The Kotlin documentation is also relatively great… with all the guides and the best Kotlin Udemy tutorials you need to get you started.
YouTubers are also constantly making tutorials for Kotlin.
A quick check on GitHub shows that there are 76,577 repos tagged Kotlin with 31,622 questions on Stackoverflow.com tagged Kotlin, as of this writing.
While each of the Kotlin numbers are doubled by React Native, I’m really impressed.
From these numbers it’s clear that Kotlin and React Native both enjoy great community support, so whichever you choose… you are in safe company.
React Native vs Kotlin: Popularity
Rumbling about numbers all day is interesting but….
Who is buying the hype?
When comparing Kotlin vs React Native popularity, I wanted to look into which big tech companies are using either of these technologies to build their Android apps.
React Native is already being used many big tech including: Facebook(obviously), Facebook Ads, Bloomberg, AirBnB, UberEats, Instagram, Gyroscope, Mintra, Discord, Discovery VR, Townske, SoundCloud Pulse, Wix & Walmart.
□ □ □ □ □ □ □
» TASK TO CARRY OUT: Write the next part of the React Native vs Kotlin comparison, starting right after the list of companies that use React Native.

» INFORMATION GIVEN:
□ □ □ □ □ □ □
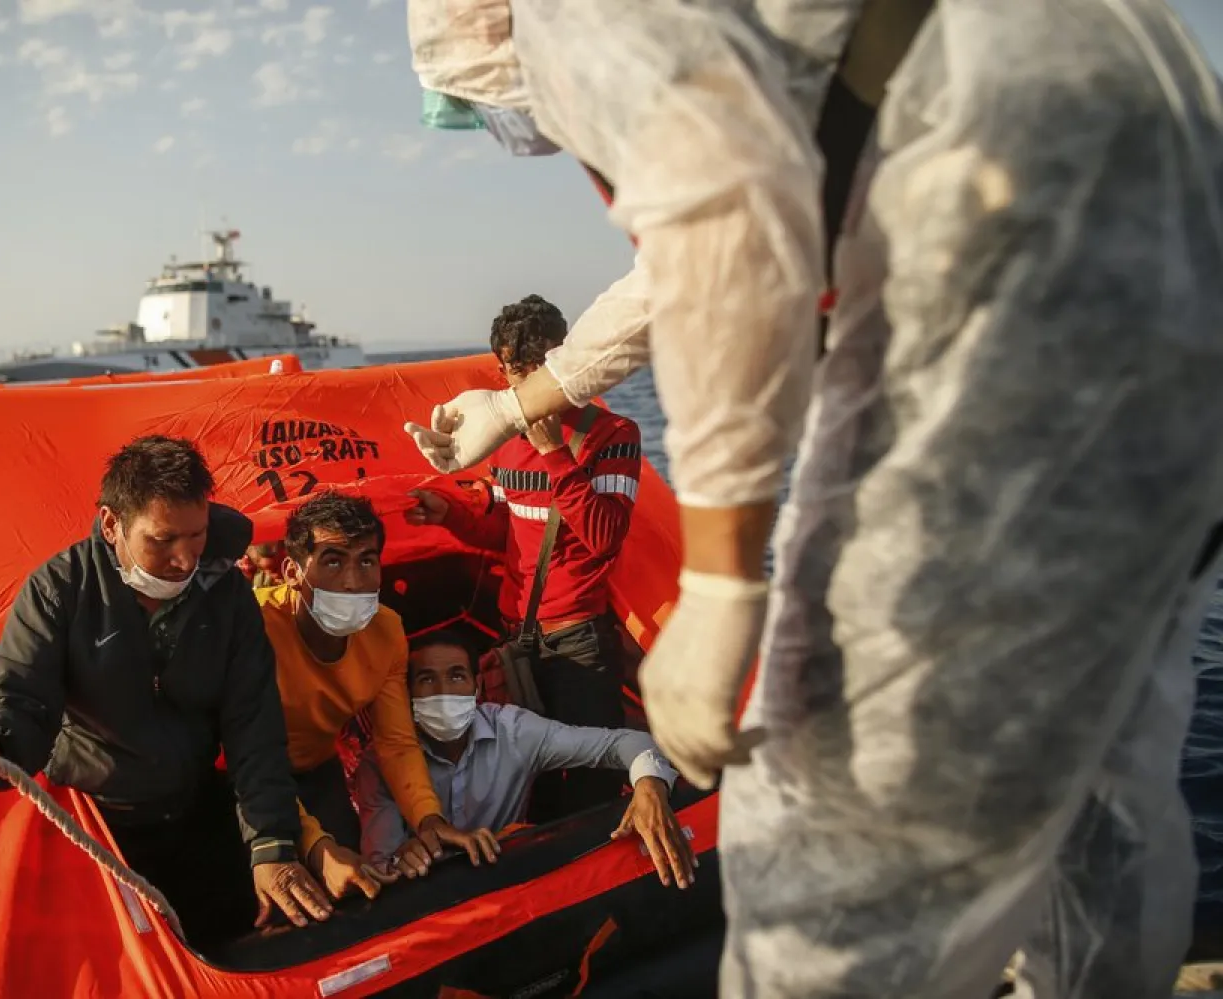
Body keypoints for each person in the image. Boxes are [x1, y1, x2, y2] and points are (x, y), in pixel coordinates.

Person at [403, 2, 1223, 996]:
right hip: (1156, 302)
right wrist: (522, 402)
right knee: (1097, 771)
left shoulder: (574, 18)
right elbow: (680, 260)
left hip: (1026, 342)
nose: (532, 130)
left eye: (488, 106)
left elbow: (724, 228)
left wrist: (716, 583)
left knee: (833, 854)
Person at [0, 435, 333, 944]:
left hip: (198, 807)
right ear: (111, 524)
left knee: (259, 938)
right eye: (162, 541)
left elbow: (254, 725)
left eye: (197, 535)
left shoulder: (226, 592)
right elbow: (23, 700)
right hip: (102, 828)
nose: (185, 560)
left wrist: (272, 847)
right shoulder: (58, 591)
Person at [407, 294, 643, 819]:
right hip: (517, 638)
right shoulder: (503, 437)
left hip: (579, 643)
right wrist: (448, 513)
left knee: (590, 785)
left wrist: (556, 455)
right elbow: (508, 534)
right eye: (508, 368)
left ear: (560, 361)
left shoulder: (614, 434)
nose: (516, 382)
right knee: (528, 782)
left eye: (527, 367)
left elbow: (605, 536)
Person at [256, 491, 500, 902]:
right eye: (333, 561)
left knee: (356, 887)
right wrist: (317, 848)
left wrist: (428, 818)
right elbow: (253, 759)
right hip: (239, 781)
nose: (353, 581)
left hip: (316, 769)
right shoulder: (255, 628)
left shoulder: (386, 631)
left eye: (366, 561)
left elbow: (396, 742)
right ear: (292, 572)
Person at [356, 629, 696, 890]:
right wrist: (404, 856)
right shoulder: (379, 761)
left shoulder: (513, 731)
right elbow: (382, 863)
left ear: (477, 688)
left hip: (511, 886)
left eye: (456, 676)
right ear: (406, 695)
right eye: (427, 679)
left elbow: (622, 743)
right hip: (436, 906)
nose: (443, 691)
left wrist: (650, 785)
□ □ □ □ □ □ □
» OUTPUT BELOW:
Kotlin is also being used for Android development by many companies including: Pinterest, Uber, Trello, KickStarter, Coursera, Corda, Capital One, Evernote, BaseCamp 3, Netflix, Amazon, Twidere for Twitter, Shadowsocks & KotlinConf app.
All of these apps have sizeable users and great functionalities.
So, who can argue against that?
Raise your hand!
I’d also look at the comparison of React Native vs Kotlin popularity in terms of the demand for the developers.
So I went ahead and checked for jobs online that require theses skills and found 1,996 Kotlin jobs on Indeed.com as well as 3,046 React Native jobs on Indeed.com that mentioned these skills are a requirement.
The React Native numbers are still higher than Kotlin.
But, hey, who said they were supposed to be the same?
I see some developers argue that the demand for Kotlin developers is still very low compared to React Native developers for Android apps.
Them numbers speaks for themselves… Kotlin developers are in high demand.
So in my opinion the demand for both Kotlin and React Native developers is at an all time high.
The question might then be…
Is there enough supply of Kotlin developers to fill this market gap?
Which one is best for Android development?
Now that we’ve compared React Native with Kotlin in details…
Do you feel empowered enough to make a choice for yourself between Kotlin vs React Native for Android app development?
If not, here are 3 reasons why I think Kotlin is the best for Android compared to RN.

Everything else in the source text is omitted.